Over the past year, veteran software engineer Jay Prakash Thakur has spent his nights and weekends prototyping AI agents that could, in the near future, order meals and engineer mobile apps almost entirely on their own. His agents, while surprisingly capable, have also exposed new legal questions that await companies trying to capitalize on Silicon Valley’s hottest new technology.
Agents are AI programs that can act mostly independently, allowing companies to automate tasks such as answering customer questions or paying invoices. While ChatGPT and similar chatbots can draft emails or analyze bills upon request, Microsoft and other tech giants expect that agents will tackle more complex functions—and most importantly, do it with little human oversight.
The tech industry’s most ambitious plans involve multi-agent systems, with dozens of agents someday teaming up to replace entire workforces. For companies, the benefit is clear: saving on time and labor costs. Already, demand for the technology is rising. Tech market researcher Gartner estimates that agentic AI will resolve 80 percent of common customer service queries by 2029. Fiverr, a service where businesses can book freelance coders, reports that searches for “ai agent” have surged 18,347 percent in recent months.
Thakur, a mostly self-taught coder living in California, wanted to be at the forefront of the emerging field. His day job at Microsoft isn’t related to agents, but he has been tinkering with AutoGen, Microsoft’s open source software for building agents, since he worked at Amazon back in 2024. Thakur says he has developed multi-agent prototypes using AutoGen with just a dash of programming. Last week, Amazon rolled out a similar agent development tool called Strands; Google offers what it calls an Agent Development Kit.
Because agents are meant to act autonomously, the question of who bears responsibility when their errors cause financial damage has been Thakur’s biggest concern. Assigning blame when agents from different companies miscommunicate within a single, large system could become contentious, he believes. He compared the challenge of reviewing error logs from various agents to reconstructing a conversation based on different people’s notes. “It’s often impossible to pinpoint responsibility,” Thakur says.
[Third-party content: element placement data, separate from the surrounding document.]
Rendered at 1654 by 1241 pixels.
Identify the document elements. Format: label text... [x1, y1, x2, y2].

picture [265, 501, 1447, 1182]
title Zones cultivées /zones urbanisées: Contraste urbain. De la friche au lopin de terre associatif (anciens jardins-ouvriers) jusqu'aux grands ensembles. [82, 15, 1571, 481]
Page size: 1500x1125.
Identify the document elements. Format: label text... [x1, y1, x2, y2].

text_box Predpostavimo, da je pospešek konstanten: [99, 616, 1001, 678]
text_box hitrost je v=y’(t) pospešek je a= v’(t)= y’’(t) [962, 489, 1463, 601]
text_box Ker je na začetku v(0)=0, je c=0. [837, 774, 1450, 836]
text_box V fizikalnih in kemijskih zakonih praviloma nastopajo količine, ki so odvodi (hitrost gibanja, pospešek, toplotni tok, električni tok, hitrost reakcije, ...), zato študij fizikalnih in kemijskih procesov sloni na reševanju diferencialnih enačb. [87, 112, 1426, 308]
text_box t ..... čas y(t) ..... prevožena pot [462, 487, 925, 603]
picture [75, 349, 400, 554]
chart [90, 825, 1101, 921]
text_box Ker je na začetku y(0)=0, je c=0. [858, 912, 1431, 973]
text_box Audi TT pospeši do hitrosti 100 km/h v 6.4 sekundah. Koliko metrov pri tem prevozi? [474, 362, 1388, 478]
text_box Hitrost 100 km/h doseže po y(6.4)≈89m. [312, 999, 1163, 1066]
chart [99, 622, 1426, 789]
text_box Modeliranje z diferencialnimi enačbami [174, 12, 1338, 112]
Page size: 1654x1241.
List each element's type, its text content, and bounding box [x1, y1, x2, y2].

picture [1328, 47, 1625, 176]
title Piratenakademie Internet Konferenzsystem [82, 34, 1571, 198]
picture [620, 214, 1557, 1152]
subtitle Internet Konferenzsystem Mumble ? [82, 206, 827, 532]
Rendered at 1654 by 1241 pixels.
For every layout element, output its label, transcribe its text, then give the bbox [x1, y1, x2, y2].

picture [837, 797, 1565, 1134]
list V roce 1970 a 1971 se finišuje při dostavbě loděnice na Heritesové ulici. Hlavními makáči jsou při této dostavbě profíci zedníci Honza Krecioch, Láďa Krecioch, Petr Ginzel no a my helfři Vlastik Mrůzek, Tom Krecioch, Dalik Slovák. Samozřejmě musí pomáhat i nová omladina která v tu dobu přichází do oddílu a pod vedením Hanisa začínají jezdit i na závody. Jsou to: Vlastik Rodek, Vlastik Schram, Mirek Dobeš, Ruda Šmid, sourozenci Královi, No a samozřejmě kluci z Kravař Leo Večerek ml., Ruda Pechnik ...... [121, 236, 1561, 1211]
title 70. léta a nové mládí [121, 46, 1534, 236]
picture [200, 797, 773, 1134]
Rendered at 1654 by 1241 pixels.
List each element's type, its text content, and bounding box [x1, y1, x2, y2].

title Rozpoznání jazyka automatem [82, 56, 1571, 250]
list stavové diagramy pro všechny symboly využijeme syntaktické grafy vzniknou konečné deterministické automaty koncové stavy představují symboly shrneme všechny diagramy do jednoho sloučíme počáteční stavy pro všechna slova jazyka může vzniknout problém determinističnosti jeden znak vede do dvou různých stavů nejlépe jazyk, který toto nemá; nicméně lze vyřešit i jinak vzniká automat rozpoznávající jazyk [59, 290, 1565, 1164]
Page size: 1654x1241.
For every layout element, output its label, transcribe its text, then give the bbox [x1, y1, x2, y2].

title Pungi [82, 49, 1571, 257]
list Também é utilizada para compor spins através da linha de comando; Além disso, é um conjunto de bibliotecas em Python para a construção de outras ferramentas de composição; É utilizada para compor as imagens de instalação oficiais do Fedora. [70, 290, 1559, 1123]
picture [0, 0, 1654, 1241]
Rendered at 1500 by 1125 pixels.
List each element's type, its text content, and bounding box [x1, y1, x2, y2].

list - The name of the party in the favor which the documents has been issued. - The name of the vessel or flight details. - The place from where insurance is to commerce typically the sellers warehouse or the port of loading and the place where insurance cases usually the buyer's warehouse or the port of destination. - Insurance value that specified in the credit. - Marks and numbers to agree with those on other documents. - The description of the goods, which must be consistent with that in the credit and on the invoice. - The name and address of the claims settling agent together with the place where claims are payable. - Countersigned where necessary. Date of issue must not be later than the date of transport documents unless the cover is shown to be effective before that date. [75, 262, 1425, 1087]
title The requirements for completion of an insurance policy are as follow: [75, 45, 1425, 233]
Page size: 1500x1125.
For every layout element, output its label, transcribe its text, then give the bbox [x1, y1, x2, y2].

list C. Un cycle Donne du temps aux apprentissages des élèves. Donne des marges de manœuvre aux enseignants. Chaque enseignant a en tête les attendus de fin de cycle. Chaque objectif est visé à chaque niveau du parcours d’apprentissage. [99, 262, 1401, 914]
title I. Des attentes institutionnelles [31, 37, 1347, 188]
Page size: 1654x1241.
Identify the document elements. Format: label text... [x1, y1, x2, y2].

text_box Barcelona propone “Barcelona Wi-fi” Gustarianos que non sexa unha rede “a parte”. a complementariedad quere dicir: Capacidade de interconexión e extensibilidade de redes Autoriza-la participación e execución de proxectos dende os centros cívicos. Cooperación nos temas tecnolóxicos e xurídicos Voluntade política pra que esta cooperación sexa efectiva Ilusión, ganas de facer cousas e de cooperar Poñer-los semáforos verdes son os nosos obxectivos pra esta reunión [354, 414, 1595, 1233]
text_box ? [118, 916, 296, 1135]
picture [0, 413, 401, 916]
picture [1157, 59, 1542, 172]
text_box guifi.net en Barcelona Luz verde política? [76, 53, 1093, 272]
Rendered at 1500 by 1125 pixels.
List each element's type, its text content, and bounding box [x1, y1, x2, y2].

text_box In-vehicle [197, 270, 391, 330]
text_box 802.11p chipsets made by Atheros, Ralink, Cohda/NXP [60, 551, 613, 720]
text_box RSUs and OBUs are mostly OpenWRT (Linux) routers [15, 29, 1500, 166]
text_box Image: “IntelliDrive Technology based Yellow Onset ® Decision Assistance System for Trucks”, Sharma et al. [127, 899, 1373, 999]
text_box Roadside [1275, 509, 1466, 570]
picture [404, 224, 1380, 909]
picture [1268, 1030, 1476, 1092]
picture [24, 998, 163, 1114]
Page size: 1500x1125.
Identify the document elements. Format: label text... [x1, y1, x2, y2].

Joseph Fireman, senior legal counsel at OpenAI, said on stage at a recent legal conference hosted by the Media Law Resource Center in San Francisco that aggrieved parties tend to go after those with the deepest pockets. That means companies like his will need to be prepared to take some responsibility when agents cause harm—even when a kid messing around with an agent might be to blame. (If that person were at fault, they likely wouldn’t be a worthwhile target moneywise, the thinking goes). “I don’t think anybody is hoping to get through to the consumer sitting in their mom’s basement on the computer,” Fireman said. The insurance industry has begun rolling out coverage for AI chatbot issues to help companies cover the costs of mishaps.
Onion Rings
Thakur’s experiments have involved him stringing together agents in systems that require as little human intervention as possible. One project he pursued was replacing fellow software developers with two agents. One was trained to search for specialized tools needed for making apps, and the other summarized their usage policies. In the future, a third agent could use the identified tools and follow the summarized policies to develop an entirely new app, Thakur says.
When Thakur put his prototype to the test, a search agent found a tool that, according to the website, “supports unlimited requests per minute for enterprise users” (meaning high-paying clients can rely on it as much as they want). But in trying to distill the key information, the summarization agent dropped the crucial qualification of “per minute for enterprise users.” It erroneously told the coding agent, which did not qualify as an enterprise user, that it could write a program that made unlimited requests to the outside service. Because this was a test, there was no harm done. If it had happened in real life, the truncated guidance could have led to the entire system unexpectedly breaking down.